20.07.2021 – 20:34
Leukemia is a form of cancer that affects blood cells. Since blood cells travel throughout the body in every tissue, this type of cancer can have a significant effect on overall health.
Treatment of leukemia focuses on the destruction of cancer cells that take over the normal function of blood cells. Once the cancer cells are destroyed, the blood cells are usually supplemented with a bone marrow transplant.
Most treatments for leukemia – including chemotherapy and radiation – are not selected when it comes to cells that are destroyed. These drugs target fast-growing cells, such as cancer cells. But they can also destroy some healthy cells.
Learn what side effects you can expect from treating leukemia, why they occur, and how to alleviate them.
* A decrease in the number of blood cells
As the leukemia treatment begins to work, the cancer cells begin to die. Unfortunately, other cells can be destroyed or damaged as well, along with cancer cells.
This includes red blood cells that carry oxygen throughout the body, white blood cells that help fight infections, and platelets that help blood clot.
A decrease in the number of blood cells can produce a number of side effects such as:
fatigue or weakness from anemia as the red blood cells fall off
increased risk of infection with low white blood cell count
bruising or light bleeding caused by low platelet levels
* Diet and changes in appetite
Leukemia treatments can also affect the gastrointestinal system. This is because chemotherapy and radiation can cause damage to the stomach walls and other parts of the digestive tract. Side effects include:
changes in taste or smell
changes in appetite
Inflammation can occur after chemotherapy and radiation. An expected occurrence as cells are destroyed, inflammation usually targeting more delicate tissues, such as those in the mouth and other mucous membranes. This can cause conditions like mucositis in the mouth and mumps in the salivary glands.

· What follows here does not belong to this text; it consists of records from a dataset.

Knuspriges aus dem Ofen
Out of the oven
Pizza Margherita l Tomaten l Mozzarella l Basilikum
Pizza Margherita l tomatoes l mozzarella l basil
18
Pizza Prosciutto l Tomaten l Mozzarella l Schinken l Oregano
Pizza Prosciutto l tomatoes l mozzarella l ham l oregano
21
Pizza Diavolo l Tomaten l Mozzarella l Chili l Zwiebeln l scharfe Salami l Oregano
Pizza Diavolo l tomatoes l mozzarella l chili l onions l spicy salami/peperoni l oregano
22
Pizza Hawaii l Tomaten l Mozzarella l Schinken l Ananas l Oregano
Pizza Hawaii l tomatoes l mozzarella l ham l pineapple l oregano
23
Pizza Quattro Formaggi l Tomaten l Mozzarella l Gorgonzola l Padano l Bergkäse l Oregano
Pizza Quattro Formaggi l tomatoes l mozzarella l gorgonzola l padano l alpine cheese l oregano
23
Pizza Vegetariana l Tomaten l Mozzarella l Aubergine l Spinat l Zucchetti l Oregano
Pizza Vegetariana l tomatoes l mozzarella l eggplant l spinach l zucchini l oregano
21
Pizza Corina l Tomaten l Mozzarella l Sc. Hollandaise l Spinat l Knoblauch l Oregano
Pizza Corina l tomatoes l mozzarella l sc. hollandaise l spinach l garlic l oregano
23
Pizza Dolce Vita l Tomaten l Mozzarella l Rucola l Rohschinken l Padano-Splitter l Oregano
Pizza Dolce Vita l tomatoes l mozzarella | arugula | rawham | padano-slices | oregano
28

The symptoms of these conditions are:
pain in the mouth
* Hair loss and skin changes
Like other cells, skin and hair cells can be damaged or destroyed by cancer treatments. Hair loss – including eyebrows and eyelashes – usually begins in the first few weeks of chemotherapy but becomes more noticeable after a month or so.
Hair loss has been reported as one of the most common short-term side effects of cancer treatment. Results from a national study found that hair loss affects about 78 percent of patients who receive chemotherapy for leukemia.
The skin may also change, whitening or drying out.
Why do side effects occur?
Side effects are reactions that occur with medication or treatment. In many cases, there are some side effects that are expected with special medications, and not all of these are bad.
When side effects cause serious health concerns, they are usually called side effects.
Although some side effects are expected (and sometimes even predicted) medications affect everyone in different ways. Some factors that may affect the side effects you experience include:
how the body absorbs drugs
medicines, vitamins or other supplements you are taking
Leukemia is not curable, but can be managed with a number of treatments. How leukemia is treated is a decision that will be made between you and your doctor.
Side effects like hair loss, fatigue and nausea are common. Remember, the healthcare team is there to support you during treatment. They can help you manage any side effects you may have, so do not hesitate to discuss the symptoms you may be experiencing.